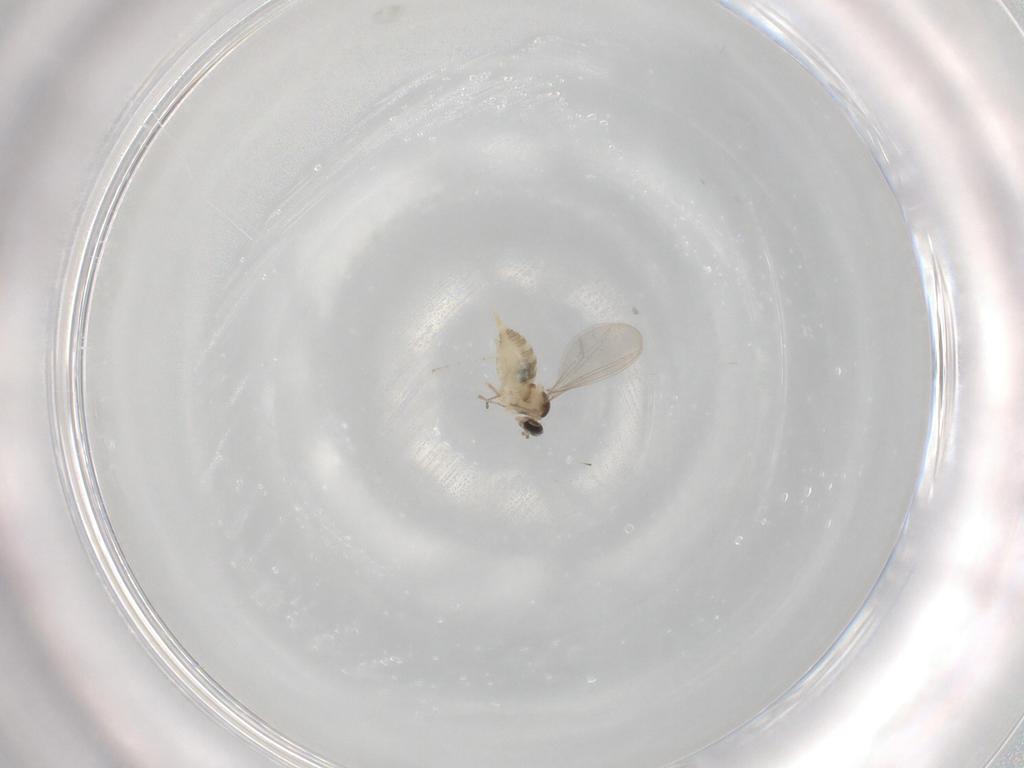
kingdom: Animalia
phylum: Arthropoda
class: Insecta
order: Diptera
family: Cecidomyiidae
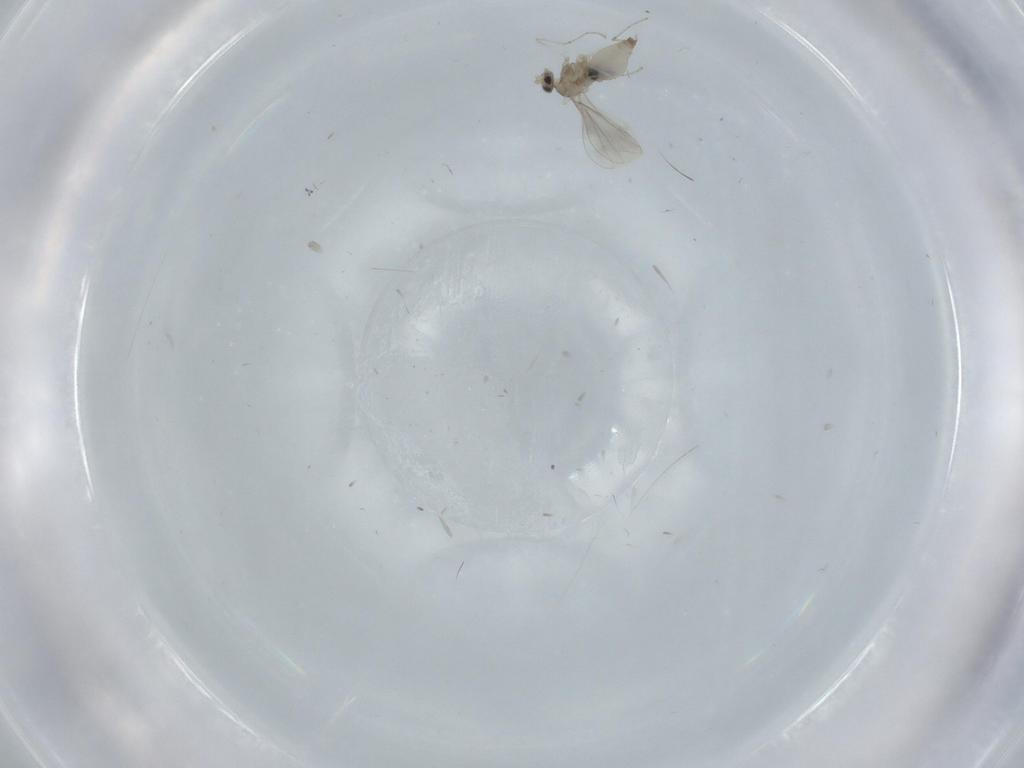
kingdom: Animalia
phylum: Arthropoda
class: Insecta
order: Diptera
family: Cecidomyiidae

--- REQUIREMENTS ---
Retype every line of the material above word for word, and leave the pictures out.

--- TASK ANSWER ---
kingdom: Animalia
phylum: Arthropoda
class: Insecta
order: Diptera
family: Cecidomyiidae
kingdom: Animalia
phylum: Arthropoda
class: Insecta
order: Diptera
family: Cecidomyiidae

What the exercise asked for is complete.